The security requirements of GDPR are that the level of security must be appropriate in accordance with the level of risk of the data being held, and data controllers and processors must establish secure and appropriate measures and procedures when it comes to handling the data of covered people.
Both of these legislations are pretty similar in approach, however the level of security required under them will vary depending on the particular organisation and their circumstances, as well as the interpretation of the regulators. In general, you can’t go far wrong with implementing the most secure protocols and systems possible if you don’t wish to fall foul of these two data protection laws.
The Handling of Data of Children
Other than the ages being involved (those below the age of 16), GDPR and CCPA have very different requirements when it comes to the processing and handling of the data of children. With CCPA, those aged 13-16 can provide direct consent, whereas those below 13 must get parental consent for their data to be processed and sold. Under CCPA you cannot sell the data of someone under 16 without either the direct or parental consent, and the protections provided by the Federal Children’s Online Privacy Protection Act still apply on top.
Under GDPR, direct consent cannot be given until 16, however individual member states may lower this to no younger than 13. A parental guardian must give consent for someone below the consenting age before their data can be sold and processed, data must be held with higher security requirements and a child appropriate privacy policy must be available for display. As you can see, when it comes to children, both pieces of legislation have tougher requirements compared to adults.

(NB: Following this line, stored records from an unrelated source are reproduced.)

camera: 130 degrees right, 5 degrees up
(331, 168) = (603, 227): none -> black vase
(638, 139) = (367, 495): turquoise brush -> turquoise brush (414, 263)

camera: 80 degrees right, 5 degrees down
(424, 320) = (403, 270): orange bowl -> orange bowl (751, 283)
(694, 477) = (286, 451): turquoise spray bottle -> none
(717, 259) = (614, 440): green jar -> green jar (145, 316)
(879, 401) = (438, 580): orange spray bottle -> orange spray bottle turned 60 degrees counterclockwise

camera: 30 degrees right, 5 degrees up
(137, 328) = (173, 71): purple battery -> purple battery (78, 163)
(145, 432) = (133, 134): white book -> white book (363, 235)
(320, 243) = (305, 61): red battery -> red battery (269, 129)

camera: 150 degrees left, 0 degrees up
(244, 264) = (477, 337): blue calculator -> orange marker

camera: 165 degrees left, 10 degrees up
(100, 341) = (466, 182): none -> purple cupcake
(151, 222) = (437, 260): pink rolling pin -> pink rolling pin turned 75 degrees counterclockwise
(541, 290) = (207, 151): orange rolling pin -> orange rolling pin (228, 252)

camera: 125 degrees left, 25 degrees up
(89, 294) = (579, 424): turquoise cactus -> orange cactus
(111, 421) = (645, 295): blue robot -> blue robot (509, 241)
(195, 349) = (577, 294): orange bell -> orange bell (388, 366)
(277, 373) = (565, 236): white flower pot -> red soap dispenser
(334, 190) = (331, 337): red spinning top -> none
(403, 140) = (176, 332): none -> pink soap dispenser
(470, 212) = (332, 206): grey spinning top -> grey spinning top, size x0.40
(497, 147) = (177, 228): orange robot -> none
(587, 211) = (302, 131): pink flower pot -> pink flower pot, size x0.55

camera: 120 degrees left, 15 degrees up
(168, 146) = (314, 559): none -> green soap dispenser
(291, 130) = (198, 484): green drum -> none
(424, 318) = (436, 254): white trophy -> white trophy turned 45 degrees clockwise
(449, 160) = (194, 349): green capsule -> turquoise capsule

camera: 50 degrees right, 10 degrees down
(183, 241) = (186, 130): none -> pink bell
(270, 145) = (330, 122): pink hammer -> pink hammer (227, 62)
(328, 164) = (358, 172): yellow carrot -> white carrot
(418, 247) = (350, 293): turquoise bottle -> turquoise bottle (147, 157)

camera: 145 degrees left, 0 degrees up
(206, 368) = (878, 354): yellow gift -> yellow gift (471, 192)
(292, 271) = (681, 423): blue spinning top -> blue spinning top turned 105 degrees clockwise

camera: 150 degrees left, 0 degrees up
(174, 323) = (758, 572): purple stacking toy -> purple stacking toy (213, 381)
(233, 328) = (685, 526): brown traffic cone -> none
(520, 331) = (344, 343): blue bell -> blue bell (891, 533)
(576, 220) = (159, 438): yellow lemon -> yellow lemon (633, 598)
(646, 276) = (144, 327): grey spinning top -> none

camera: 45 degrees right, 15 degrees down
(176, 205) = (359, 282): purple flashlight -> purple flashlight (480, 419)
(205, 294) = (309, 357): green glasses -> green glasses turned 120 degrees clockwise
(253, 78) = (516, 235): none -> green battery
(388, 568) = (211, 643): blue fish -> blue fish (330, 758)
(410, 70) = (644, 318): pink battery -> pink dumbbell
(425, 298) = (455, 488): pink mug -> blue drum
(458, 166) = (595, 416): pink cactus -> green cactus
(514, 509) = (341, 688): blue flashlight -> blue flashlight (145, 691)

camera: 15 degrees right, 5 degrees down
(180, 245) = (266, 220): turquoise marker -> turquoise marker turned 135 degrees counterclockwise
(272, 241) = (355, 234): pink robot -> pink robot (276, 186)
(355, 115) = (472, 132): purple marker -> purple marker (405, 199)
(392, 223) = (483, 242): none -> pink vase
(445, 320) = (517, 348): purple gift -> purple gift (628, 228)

How Should I Respond to Rights Requests?
Responding to a rights request from consumers you hold data about is substantially similar when it comes to GDPR and CCPA. Under both pieces of legislation, the data controller must verify the identity of the person making the request and respond accordingly. Requests must be responded to without undue delay and this is set to 45 days with CCPA and no longer than a month with GDPR – but can be extended to 2 months if necessary after data subject notice. Under CCPA, the time to respond can be extended once by a further 45 or 90 days from customer notification. If action is not to be taken, then the customer must be informed of the reasons why, and under CCPA, the request must be fulfilled for free unless it’s hugely unfounded or is deemed to be an excessive request. Under GDPR, data requests do not have to be free of charge.
As you can see from this post – GDPR and CCPA have fundamentally similar aims of protecting the data of consumers, however they approach the issue of data protection in numerous different ways. The regulations are different with both pieces of legislation and in some areas, you will find that CCPA goes a lot further. Because of the differences listed above, and others, you need to ensure that you are compliant with CCPA when it comes into effect at the start of 2020. Being compliant with GDPR does not mean you’ll be ready for CCPA, so do some preparation!